Hard money loans are a common way to finance a real estate project. In many cases, these loans can be used to purchase properties that banks will not finance due to their riskier nature. However, if you default on one of these loans, there will be consequences. This article looks at the repercussions of defaulting on a hard money loan and how they differ from other types of financing options.
You can lose your property
If you can’t make the payments on a hard money loan, the lender has the right to take possession of the property that serves as collateral for the loan. This means you could lose your home or business if you can’t come up with the cash to pay off your debt.
You are likely to face legal action
Hard money lenders are often more aggressive than traditional banks when it comes to collecting on loans. If you don’t repay your loan, the lender will likely take legal action to recover your losses. This could lead to wage garnishment, asset seizure, and even bankruptcy.
Your credit will suffer
A hard money loan is a short-term, high-interest loan. This means that if you can’t make your payments, you’ll end up with high-interest debt that will hurt your credit score. This could affect your ability to get loans in the future and may even prevent you from renting an apartment or buying a car.
You will miss out on a key investment opportunity
Hard money loan financing is expensive. If you can’t pay your debt, it will represent a significant loss of potential income that could have been used to grow your business or fund future investments.
You can lose your capital
When you take out a hard money loan, you are usually required to put up some form of collateral. If you can’t make your payments, the lender has the right to sell that collateral to recoup its losses. This could mean losing all or part of the equity you have built up in your property.
You will end up in a stressful situation
If you default on your hard money loan, things are likely to get very stressful. You may be facing legal action that requires the hiring of an attorney and could lead to bankruptcy or foreclosure of your property.
That’s why it’s so important for borrowers to make their payments on time; if they cannot do this, there will be significant consequences in the future.
You may need hard money loans again in the future
The repercussions of not making payments on time with a hard money lender may prevent you from obtaining loans in the future.
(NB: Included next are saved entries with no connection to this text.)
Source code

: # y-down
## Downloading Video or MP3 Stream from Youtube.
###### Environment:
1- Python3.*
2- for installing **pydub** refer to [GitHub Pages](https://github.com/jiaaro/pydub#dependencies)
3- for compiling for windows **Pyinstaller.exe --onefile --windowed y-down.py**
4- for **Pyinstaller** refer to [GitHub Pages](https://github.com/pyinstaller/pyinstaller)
This means that even if you manage to save enough capital for another project, borrowing funds can become extremely difficult without a good credit history and high income levels.
It can ruin your business relationship with the lender
If you have a good relationship with your hard money lender, it may be possible to work out a payment plan that allows you to avoid some or all of the consequences listed above. However, if you don’t pay your debt as agreed, you could ruin this relationship and make it difficult for them to borrow money in the future.
As you can see, there are several consequences to defaulting on a loan, paying on time will help you avoid all of these unfortunate outcomes and save your business.